**EXERCISE REQUIREMENTS**
Check every line below for the word "icon" and give only the number of lines where it appears.

**THE DATA**
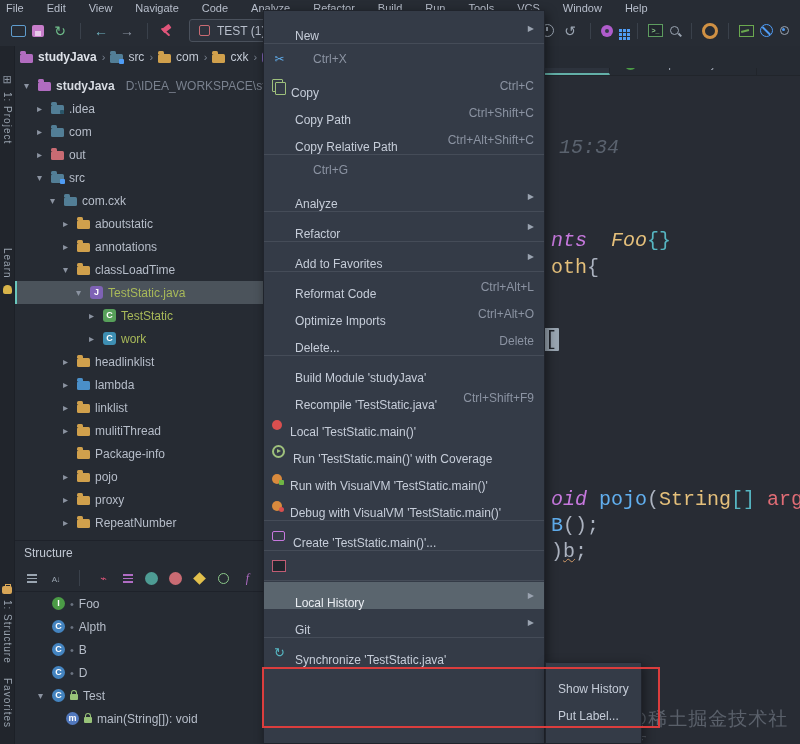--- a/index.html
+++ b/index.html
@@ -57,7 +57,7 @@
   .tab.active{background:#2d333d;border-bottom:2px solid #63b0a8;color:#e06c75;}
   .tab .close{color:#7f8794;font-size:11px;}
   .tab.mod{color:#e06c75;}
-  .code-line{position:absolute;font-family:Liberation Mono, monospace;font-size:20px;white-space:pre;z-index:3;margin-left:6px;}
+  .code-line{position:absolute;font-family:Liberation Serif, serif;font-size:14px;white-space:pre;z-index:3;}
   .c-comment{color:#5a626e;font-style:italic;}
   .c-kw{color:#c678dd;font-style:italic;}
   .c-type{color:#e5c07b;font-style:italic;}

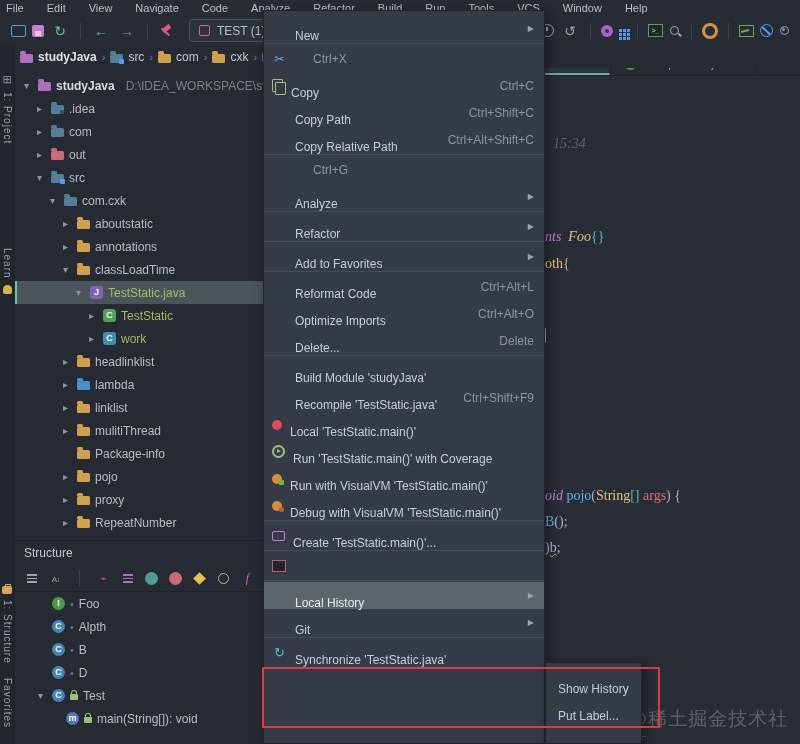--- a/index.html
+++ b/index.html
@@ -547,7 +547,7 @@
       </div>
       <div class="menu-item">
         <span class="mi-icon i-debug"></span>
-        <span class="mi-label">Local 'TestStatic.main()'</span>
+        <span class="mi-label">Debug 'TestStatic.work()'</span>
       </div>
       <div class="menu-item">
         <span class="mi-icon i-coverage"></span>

**REPLY TO THE TASK**
2